Source texts of formatted documents
*** Begin section ***

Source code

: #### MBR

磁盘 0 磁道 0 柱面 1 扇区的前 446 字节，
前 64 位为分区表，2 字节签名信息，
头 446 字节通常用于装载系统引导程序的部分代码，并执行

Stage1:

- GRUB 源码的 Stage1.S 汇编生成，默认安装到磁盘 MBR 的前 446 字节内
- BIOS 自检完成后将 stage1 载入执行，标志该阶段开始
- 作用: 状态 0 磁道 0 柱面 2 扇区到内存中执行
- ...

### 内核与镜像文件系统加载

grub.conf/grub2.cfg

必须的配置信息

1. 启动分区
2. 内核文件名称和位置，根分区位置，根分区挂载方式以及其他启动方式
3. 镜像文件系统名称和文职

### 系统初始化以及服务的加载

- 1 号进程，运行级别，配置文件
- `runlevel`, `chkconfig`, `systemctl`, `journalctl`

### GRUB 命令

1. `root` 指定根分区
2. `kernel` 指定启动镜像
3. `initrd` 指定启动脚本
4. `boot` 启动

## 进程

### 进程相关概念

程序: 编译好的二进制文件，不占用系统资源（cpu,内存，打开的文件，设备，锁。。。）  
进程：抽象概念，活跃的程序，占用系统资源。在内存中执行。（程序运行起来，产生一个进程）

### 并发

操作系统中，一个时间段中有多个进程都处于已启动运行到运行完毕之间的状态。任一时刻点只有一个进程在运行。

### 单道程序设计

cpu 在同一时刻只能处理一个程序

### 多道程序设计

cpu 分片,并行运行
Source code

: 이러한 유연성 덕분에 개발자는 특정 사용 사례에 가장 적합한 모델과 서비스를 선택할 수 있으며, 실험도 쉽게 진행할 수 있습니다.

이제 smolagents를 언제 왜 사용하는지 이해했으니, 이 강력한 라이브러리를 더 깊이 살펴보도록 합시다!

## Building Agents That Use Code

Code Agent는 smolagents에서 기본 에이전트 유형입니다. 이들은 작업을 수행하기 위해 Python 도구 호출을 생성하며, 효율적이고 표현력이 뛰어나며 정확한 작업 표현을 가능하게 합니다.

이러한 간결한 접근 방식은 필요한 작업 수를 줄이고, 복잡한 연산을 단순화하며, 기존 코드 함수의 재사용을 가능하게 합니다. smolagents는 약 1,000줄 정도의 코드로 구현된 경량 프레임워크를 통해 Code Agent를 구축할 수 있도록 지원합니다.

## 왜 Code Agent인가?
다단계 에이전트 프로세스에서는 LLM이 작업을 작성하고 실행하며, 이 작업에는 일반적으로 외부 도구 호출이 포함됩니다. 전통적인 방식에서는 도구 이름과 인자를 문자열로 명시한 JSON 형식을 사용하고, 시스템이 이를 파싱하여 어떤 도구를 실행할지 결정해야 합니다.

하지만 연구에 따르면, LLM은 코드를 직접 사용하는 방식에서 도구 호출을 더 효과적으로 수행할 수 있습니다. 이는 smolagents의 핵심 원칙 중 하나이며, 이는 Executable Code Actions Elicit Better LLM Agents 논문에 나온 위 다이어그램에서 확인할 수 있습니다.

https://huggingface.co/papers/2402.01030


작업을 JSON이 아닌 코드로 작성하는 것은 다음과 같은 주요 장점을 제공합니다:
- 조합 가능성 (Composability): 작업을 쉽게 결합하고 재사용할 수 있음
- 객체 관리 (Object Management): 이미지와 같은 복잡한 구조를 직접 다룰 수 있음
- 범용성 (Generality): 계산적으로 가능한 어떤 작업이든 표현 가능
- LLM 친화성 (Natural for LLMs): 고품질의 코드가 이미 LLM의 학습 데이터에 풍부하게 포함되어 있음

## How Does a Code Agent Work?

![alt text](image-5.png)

*** End section ***

*Aim of the exercise*: Reproduce every line from the entries that holds the word "있습니다".

*Your solution*:
: 이러한 유연성 덕분에 개발자는 특정 사용 사례에 가장 적합한 모델과 서비스를 선택할 수 있으며, 실험도 쉽게 진행할 수 있습니다.
하지만 연구에 따르면, LLM은 코드를 직접 사용하는 방식에서 도구 호출을 더 효과적으로 수행할 수 있습니다. 이는 smolagents의 핵심 원칙 중 하나이며, 이는 Executable Code Actions Elicit Better LLM Agents 논문에 나온 위 다이어그램에서 확인할 수 있습니다.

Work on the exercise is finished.